Background: In the recent STEP-HFpEF program, high dose treatment with the GLP-1 receptor agonist semaglutide demonstrated an improvement in heart failure (HF)-related symptoms, a reduction of NT-proBNP levels and acute HF hospitalizations in HFpEF patients across multiple studies. Intriguingly, treatment effects were independent of baseline body weight and left-ventricular ejection fraction. Moreover, patients with higher NT-proBNP at baseline exhibited more pronounced improvement in HF symptoms despite similar weight loss. These aspects spark interest regarding direct cardiac effects of semaglutide.
Purpose: We tested the effects of acute semaglutide treatment reflecting clinically relevant concentrations in isolated human atrial myocardium and cardiomyocytes.

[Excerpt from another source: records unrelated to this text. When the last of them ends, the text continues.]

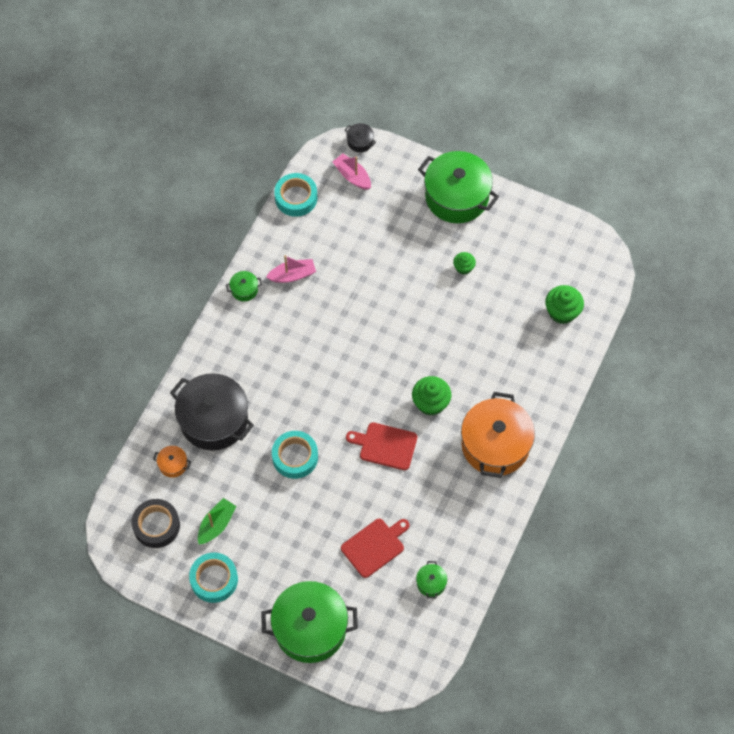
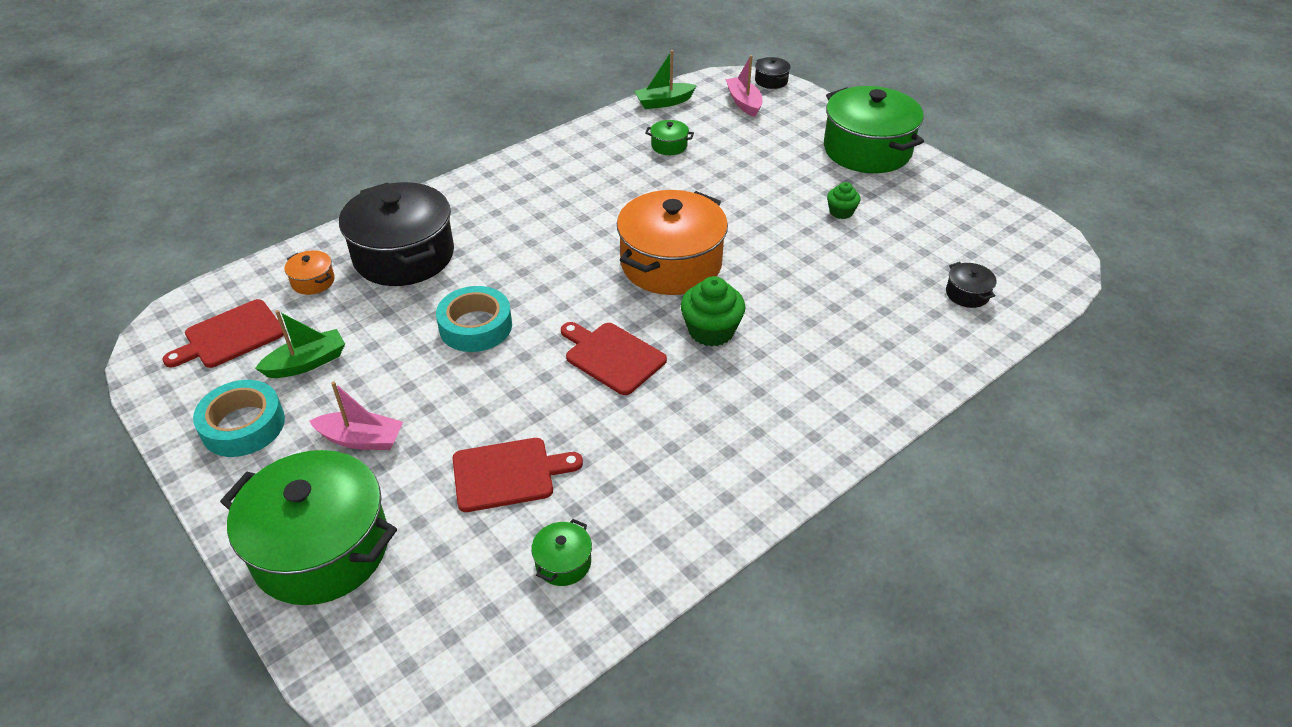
camera: 25 degrees right, 20 degrees down
(156, 525) = (230, 336): black tape -> red cutting board
(244, 290) = (543, 155): green pot -> green pot (669, 146)
(292, 275) = (611, 159): pink boat -> pink boat (361, 439)
(296, 198) = (664, 102): turquoise tape -> green boat
(495, 445) = (783, 412): orange pot -> orange pot (671, 264)
(562, 312) = (967, 294): green cupcake -> black pot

Methods and Results: Atrial myocardium and clinical data was analyzed from 85 patients undergoing elective coronary artery bypass grafting and/or valve surgery. Atrial trabeculae and myocardial slices were prepared from right-atrial appendage biopsies. Regular contractions were elicited by electrical field stimulation (0,5 - 1Hz, 37°C). Where possible, paired experiments were conducted with control and treated groups from the same patient. Most patients exhibited HFpEF according to current guideline criteria (Figure A). Acute exposure of myocardial slices to semaglutide resulted in a concentration-dependent increase in developed tension (Figure B+C). Blockade of the GLP-1 receptor (Exendin 9-39) confirmed receptor dependence. Semaglutide treatment also resulted in a superimposed positive inotropic effect on top of beta-adrenergic stimulation with isoprenaline (Figure D). In isolated human atrial cardiomyocytes, baseline diastolic Ca spark frequency was low, but when increased by beta-adrenergic stimulation, additional semaglutide treatment reduced Ca spark frequency profoundly (Figure E+F). This effect was also reversed by GLP-1 receptor antagonism with Exendin 9-39. In atrial trabeculae, semaglutide also increased SR Ca content as indirectly assessed by rapid cooling contractions (Figure G+H). Mechanistically, phospholamban/SERCA2a ratio assessed by Western blot was reduced only by high concentrations of semaglutide (I) hinting at increased SR Ca re-uptake. When CaMKII was stimulated by beta-adrenergic activation, treatment with semaglutide (300 nM) rescued autophosphorylated pT287 CaMKII /total CaMKII ratio (immunohistochemistry) almost back to baseline levels (J), congruent with the diastolic Ca spark analysis. This provides evidence for potential cardioprotective effects of semaglutide in atrial myocardium especially when pathological stimuli/ remodeling are present. An exploratory comparison of the improvement in contractility resulting upon semaglutide exposure with patient NTproBNP levels revealed a positive correlation in linear regression analysis (K), underscoring the effects observed especially in patients with higher NT-proBNP values in the STEP-HFpEF program.
Conclusion: In summary, semaglutide induces a GLP-1 receptor–dependent improvement in atrial contractility via enhanced SR Ca handling and reduced PLN/SERCA2a ratio, without promoting arrhythmias and detrimental CaMKII activation. These findings provide groundwork for more in-depth investigation into semaglutide as a therapeutic agent in HFpEF.